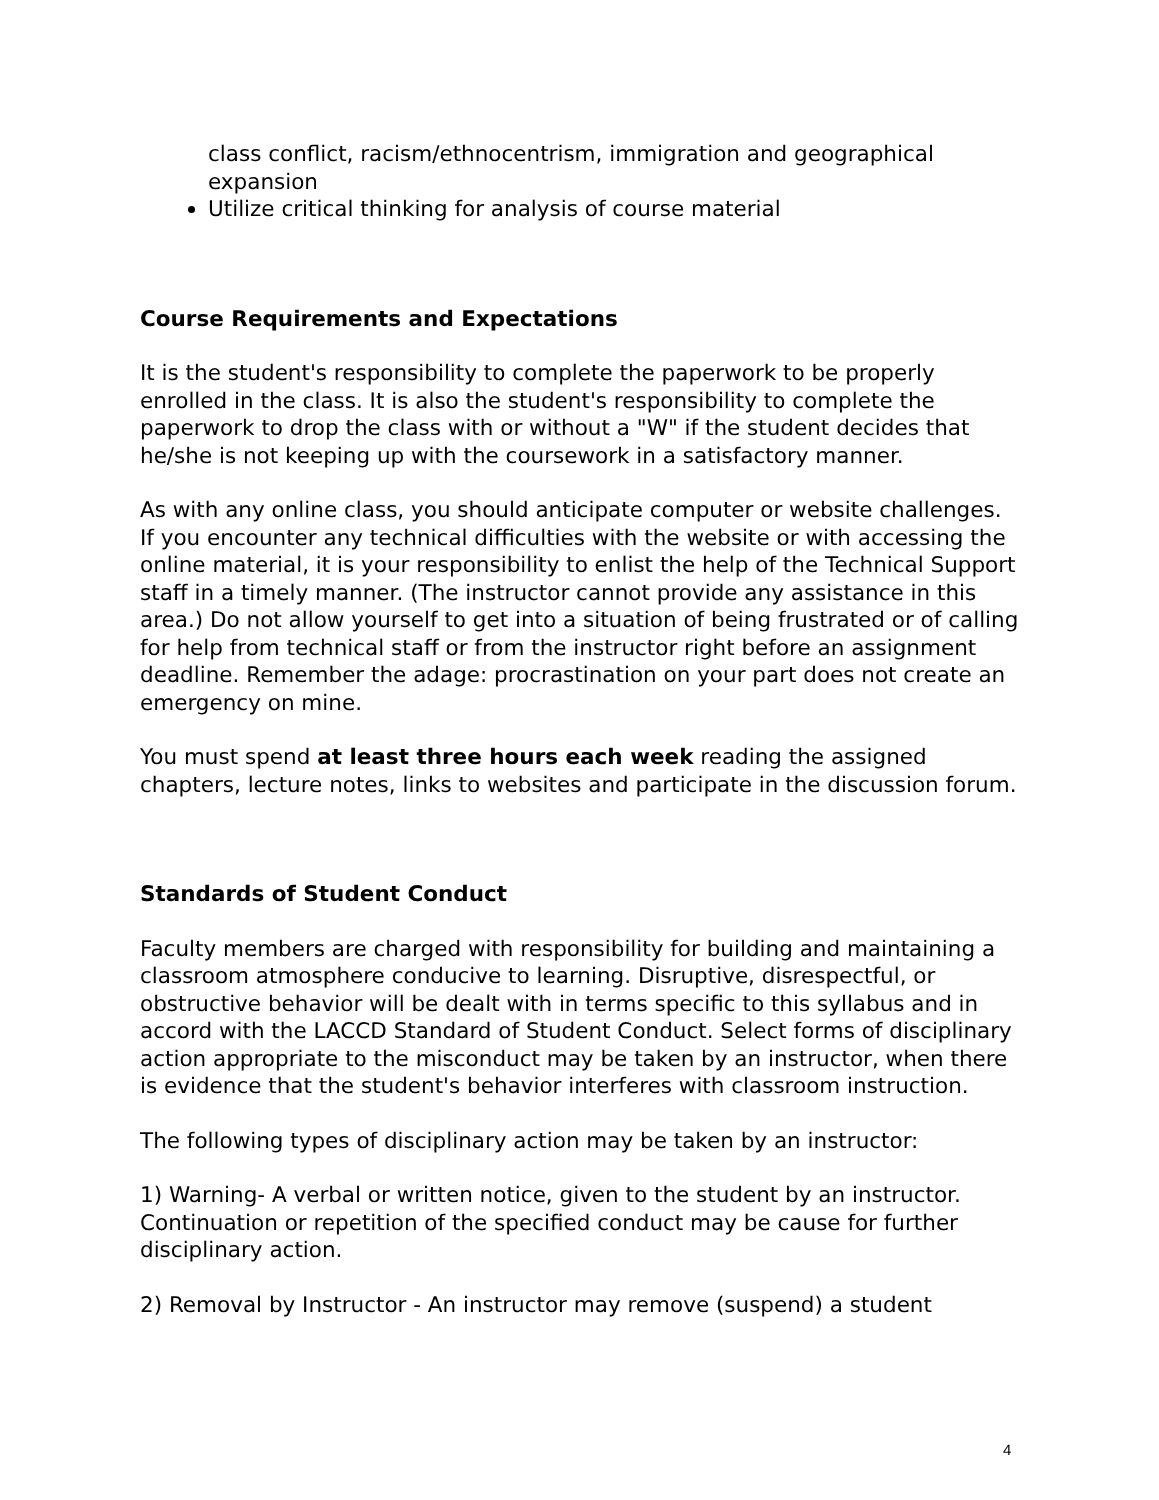class conflict, racism/ethnocentrism, immigration and geographical expansion
Utilize critical thinking for analysis of course material
Course Requirements and Expectations
It is the student's responsibility to complete the paperwork to be properly enrolled in the class. It is also the student's responsibility to complete the paperwork to drop the class with or without a "W" if the student decides that he/she is not keeping up with the coursework in a satisfactory manner.
As with any online class, you should anticipate computer or website challenges. If you encounter any technical difficulties with the website or with accessing the online material, it is your responsibility to enlist the help of the Technical Support staff in a timely manner. (The instructor cannot provide any assistance in this area.) Do not allow yourself to get into a situation of being frustrated or of calling for help from technical staff or from the instructor right before an assignment deadline. Remember the adage: procrastination on your part does not create an emergency on mine.
You must spend at least three hours each week reading the assigned chapters, lecture notes, links to websites and participate in the discussion forum.
Standards of Student Conduct
Faculty members are charged with responsibility for building and maintaining a classroom atmosphere conducive to learning. Disruptive, disrespectful, or obstructive behavior will be dealt with in terms specific to this syllabus and in accord with the LACCD Standard of Student Conduct. Select forms of disciplinary action appropriate to the misconduct may be taken by an instructor, when there is evidence that the student's behavior interferes with classroom instruction.
The following types of disciplinary action may be taken by an instructor:
1) Warning- A verbal or written notice, given to the student by an instructor. Continuation or repetition of the specified conduct may be cause for further disciplinary action.
2) Removal by Instructor - An instructor may remove (suspend) a student
4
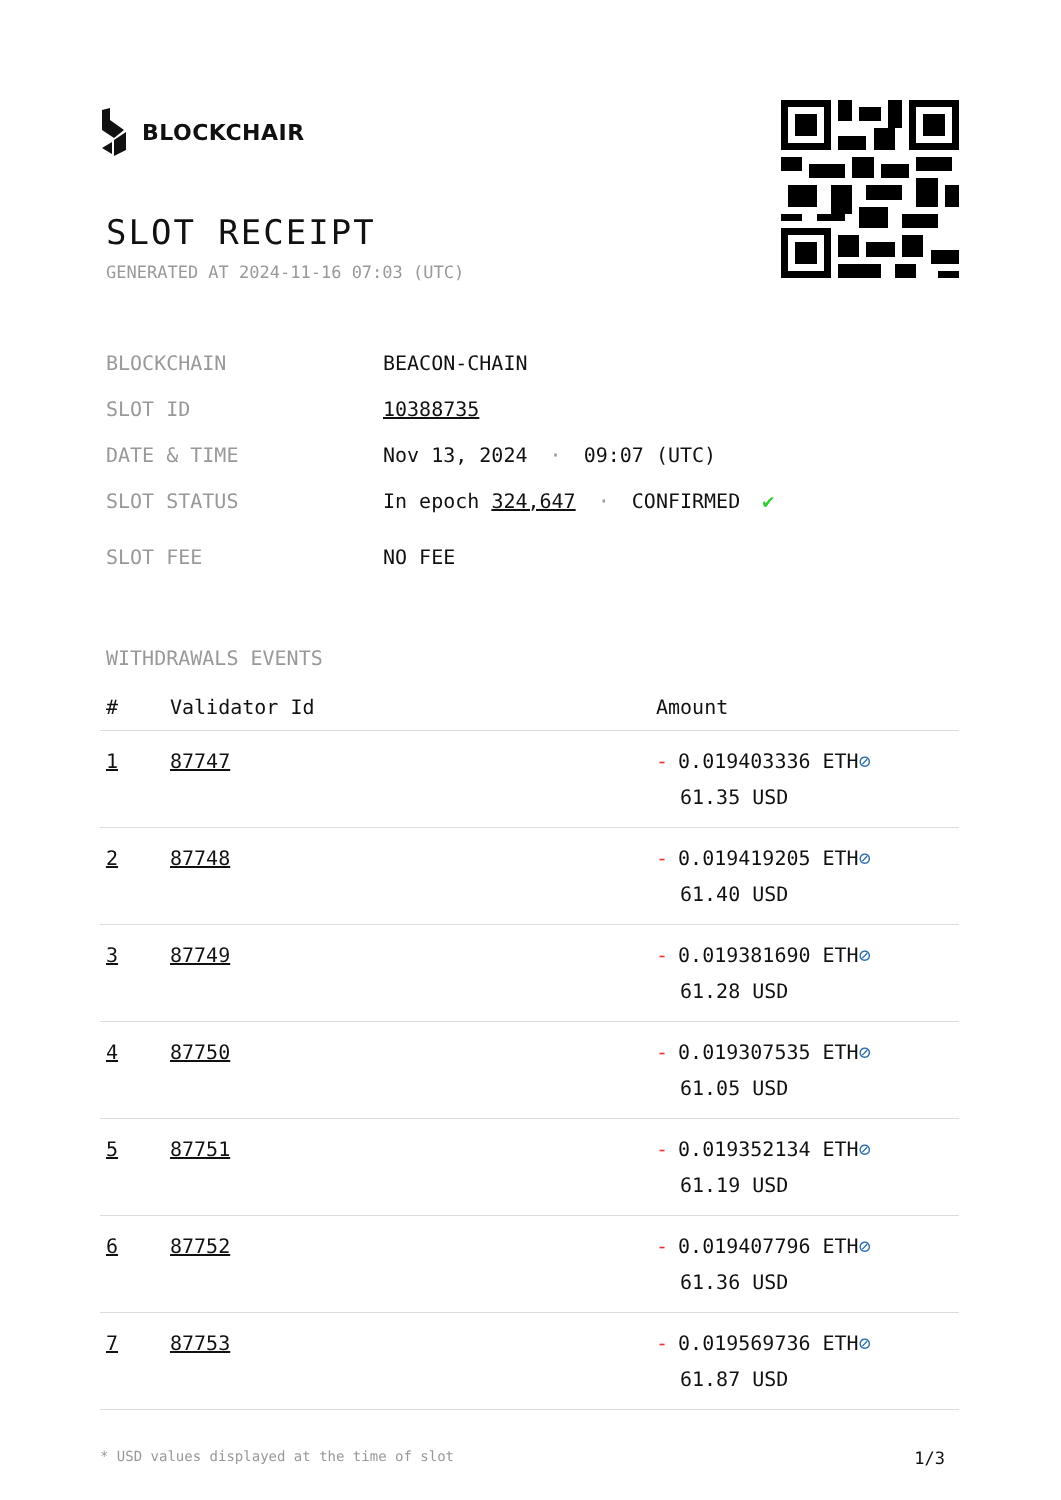BLOCKCHAIR
SLOT RECEIPT
GENERATED AT 2024-11-16 07:03 (UTC)
BLOCKCHAIN BEACON-CHAIN
SLOT ID 10388735
DATE & TIME Nov 13, 2024 · 09:07 (UTC)
SLOT STATUS In epoch 324,647 · CONFIRMED ✔
SLOT FEE NO FEE
WITHDRAWALS EVENTS
| # | Validator Id | Amount |
| --- | --- | --- |
| 1 | 87747 | - 0.019403336 ETH ⊘ 61.35 USD |
| 2 | 87748 | - 0.019419205 ETH ⊘ 61.40 USD |
| 3 | 87749 | - 0.019381690 ETH ⊘ 61.28 USD |
| 4 | 87750 | - 0.019307535 ETH ⊘ 61.05 USD |
| 5 | 87751 | - 0.019352134 ETH ⊘ 61.19 USD |
| 6 | 87752 | - 0.019407796 ETH ⊘ 61.36 USD |
| 7 | 87753 | - 0.019569736 ETH ⊘ 61.87 USD |
* USD values displayed at the time of slot 1/3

* What to produce
All lines in the listing above between the line with "DATE & TIME Nov 13, 2024 · 09:07 (UTC)" and the line with "61.87 USD |", inclusive, should be set down exactly, and no line outside that range.

* Result for this task
DATE & TIME Nov 13, 2024 · 09:07 (UTC)
SLOT STATUS In epoch 324,647 · CONFIRMED ✔
SLOT FEE NO FEE
WITHDRAWALS EVENTS
| # | Validator Id | Amount |
| --- | --- | --- |
| 1 | 87747 | - 0.019403336 ETH ⊘ 61.35 USD |
| 2 | 87748 | - 0.019419205 ETH ⊘ 61.40 USD |
| 3 | 87749 | - 0.019381690 ETH ⊘ 61.28 USD |
| 4 | 87750 | - 0.019307535 ETH ⊘ 61.05 USD |
| 5 | 87751 | - 0.019352134 ETH ⊘ 61.19 USD |
| 6 | 87752 | - 0.019407796 ETH ⊘ 61.36 USD |
| 7 | 87753 | - 0.019569736 ETH ⊘ 61.87 USD |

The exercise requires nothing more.